If your car is totaled or stolen, gap insurance pays the difference between its dollar value and your remaining auto loan balance, if the balance is the higher number. Auto lenders sometimes require this coverage to be purchased.

Liability insurance:

Pays for others’ injury treatment and property damage if you’re at fault in a car accident, as well as your legal defense costs if you’re sued.

Limit:

The maximum amount your policy will pay for a given accident. Each coverage type has its own limits, which can be customized to your needs.

Personal injury protection:

Similar to MedPay, PIP pays for your injury treatment and that of your passengers regardless of who caused the accident. It also pays for some costs that MedPay won’t, such as lost income and physical therapy.

Primary use:

How you commonly use your vehicle, such as for commuting, pleasure, or business. Your rate is partially dependent on the primary use of your vehicle.

Premium:

The cost of your auto insurance, which can be paid off either monthly, yearly, or per six-month period.

State required minimum:

The car insurance coverage and limits that states require their residents to carry. These limits are often very low and would be insufficient if you caused a large accident, meaning you wouldn’t be entirely covered. We recommend that you purchase above the state minimums to ensure that you’re covered, in the event of any type of accident or injury occurring.

Underwriting:

The insurance company’s process of evaluating how risky you are, based on factors such as your vehicle, location, accident history, credit, and age. An insurer uses its underwriting findings to calculate your rates.

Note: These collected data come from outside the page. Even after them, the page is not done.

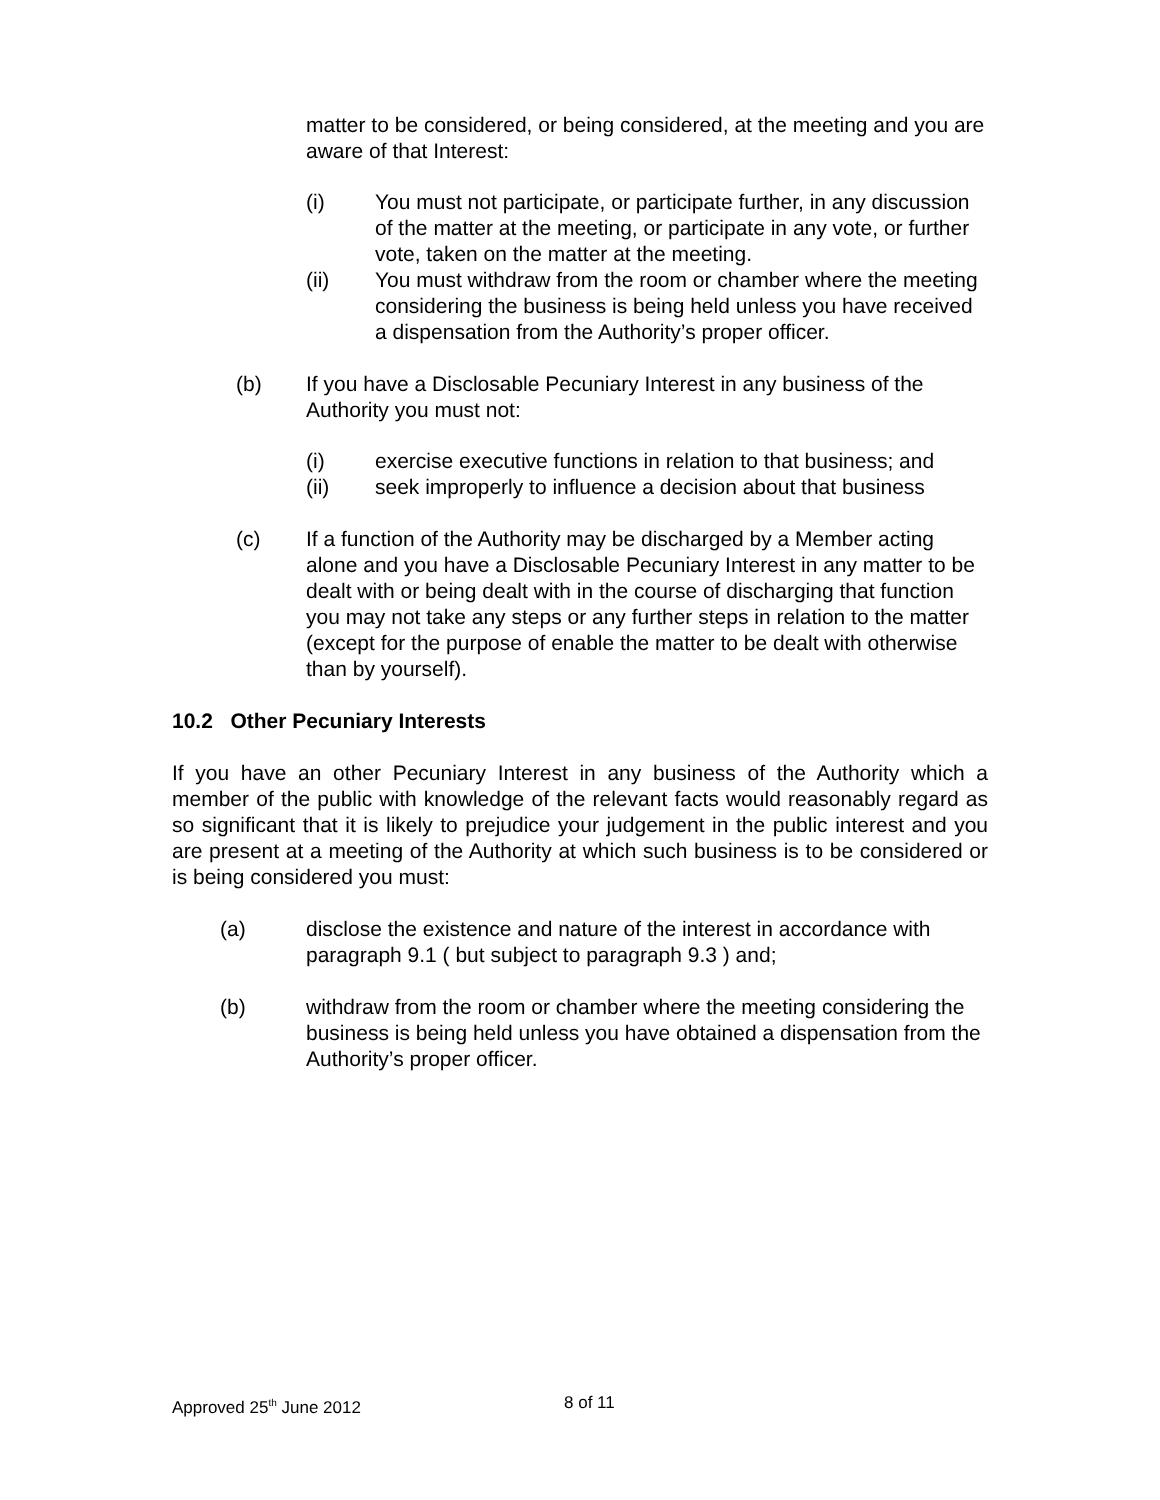matter to be considered, or being considered, at the meeting and you are aware of that Interest:
(i) You must not participate, or participate further, in any discussion of the matter at the meeting, or participate in any vote, or further vote, taken on the matter at the meeting.
(ii) You must withdraw from the room or chamber where the meeting considering the business is being held unless you have received a dispensation from the Authority’s proper officer.
(b) If you have a Disclosable Pecuniary Interest in any business of the Authority you must not:
(i) exercise executive functions in relation to that business; and
(ii) seek improperly to influence a decision about that business
(c) If a function of the Authority may be discharged by a Member acting alone and you have a Disclosable Pecuniary Interest in any matter to be dealt with or being dealt with in the course of discharging that function you may not take any steps or any further steps in relation to the matter (except for the purpose of enable the matter to be dealt with otherwise than by yourself).
10.2 Other Pecuniary Interests
If you have an other Pecuniary Interest in any business of the Authority which a member of the public with knowledge of the relevant facts would reasonably regard as so significant that it is likely to prejudice your judgement in the public interest and you are present at a meeting of the Authority at which such business is to be considered or is being considered you must:
(a) disclose the existence and nature of the interest in accordance with paragraph 9.1 ( but subject to paragraph 9.3 ) and;
(b) withdraw from the room or chamber where the meeting considering the business is being held unless you have obtained a dispensation from the Authority’s proper officer.
Approved 25<sup>th</sup> June 2012 8 of 11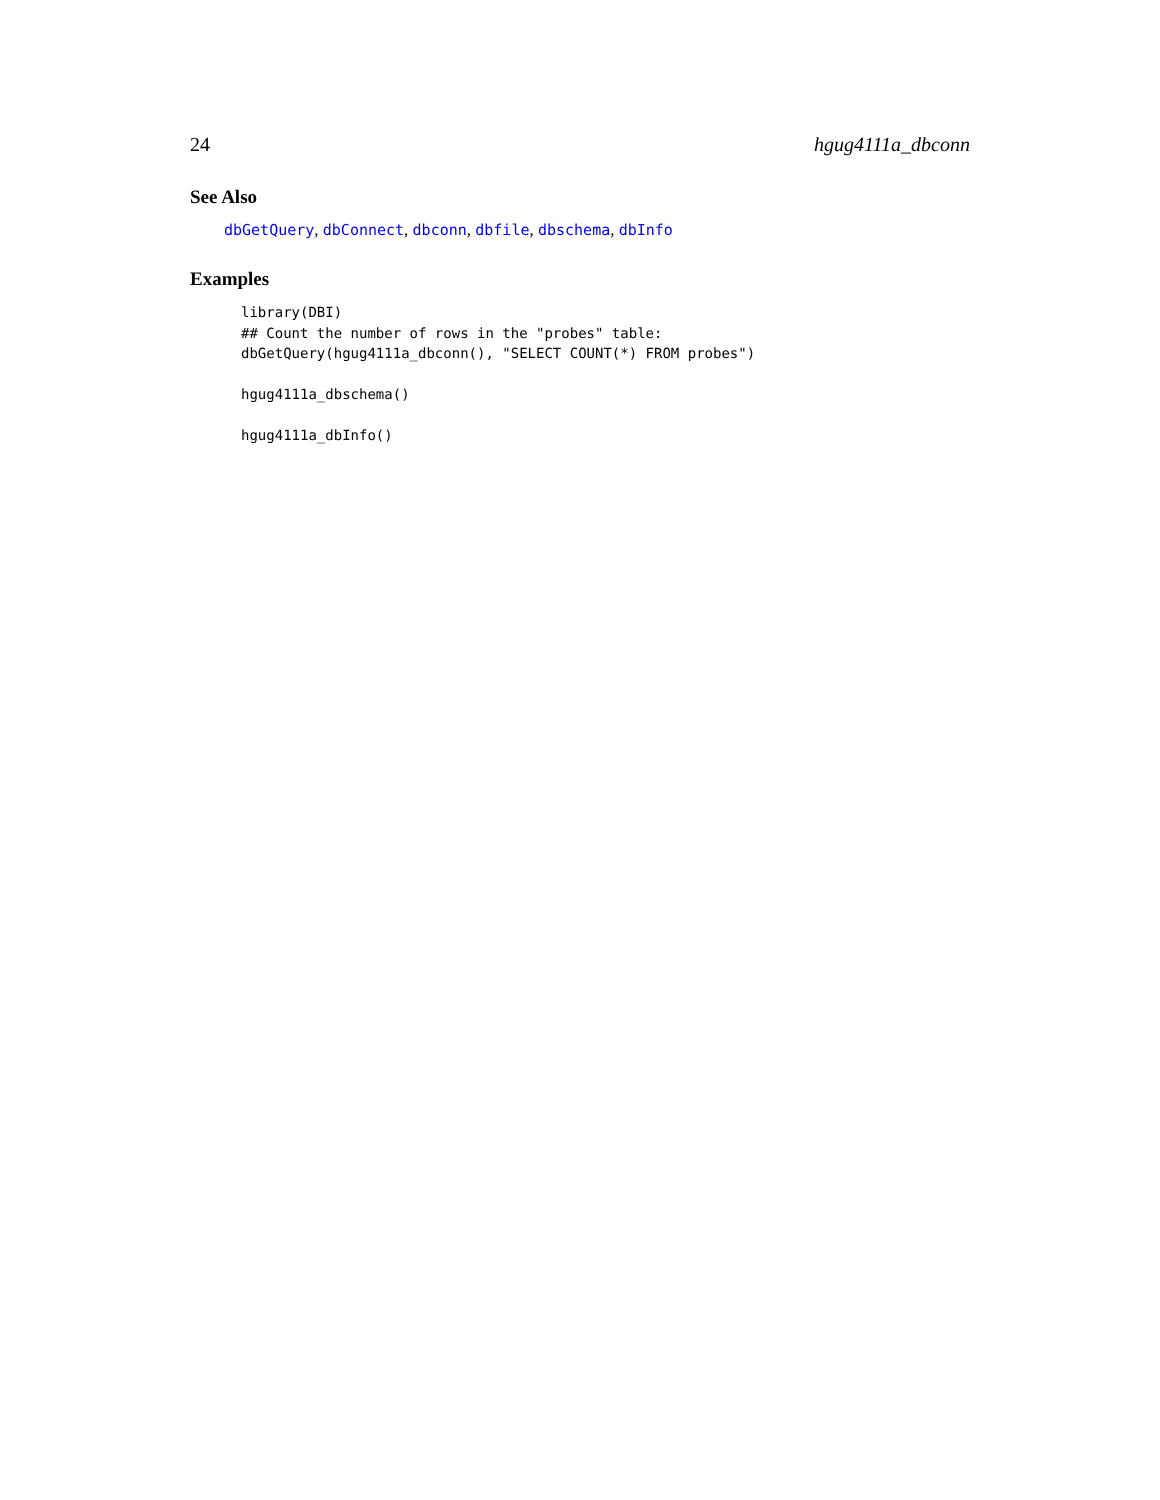24 hgug4111a_dbconn
See Also
dbGetQuery, dbConnect, dbconn, dbfile, dbschema, dbInfo
Examples
library(DBI)
## Count the number of rows in the "probes" table:
dbGetQuery(hgug4111a_dbconn(), "SELECT COUNT(*) FROM probes")

hgug4111a_dbschema()

hgug4111a_dbInfo()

Underinsured motorist coverage:

If you’re hit by a driver who lacks car insurance or has insufficient insurance, your coverage for uninsured/underinsured motorist bodily injury pays for treatment of your injuries and those of your passengers, while coverage for uninsured/underinsured motorist property damage pays to your car.

The Most Confusing Auto Insurance Terms You Should Learn

Accident forgiveness:

An additional coverage to your insurance policy where your rate won’t go up as a result of your first at-fault accident. You may qualify for this additional coverage if you have five years of accident-free driving.

Actual cash value:

The amount it costs to replace damaged or stolen property, minus depreciation. It reimburses you for the item’s value at the time of loss.

Binder:

A temporary agreement that a policy is in effect; this is used to protect the policyholder when it is not possible to issue or endorse the policy immediately.

Comparative negligence:

This states that when an accident occurs, each party’s negligence is compared to the other’s in order to assign blame. This allows for fairness when insurers determine the amounts that each party’s insurance company is responsible for paying out.

Declarations page:

This is a summary of your coverages, contained within your insurance policy.

Subrogation:

Also called payment recovery, this is when your insurance company requests reimbursement from the at-fault party after they’ve covered your claim.

Total loss:

When your vehicle cannot reasonably be repaired.

Umbrella insurance:

Provides extra liability coverage beyond existing limits of your other policies.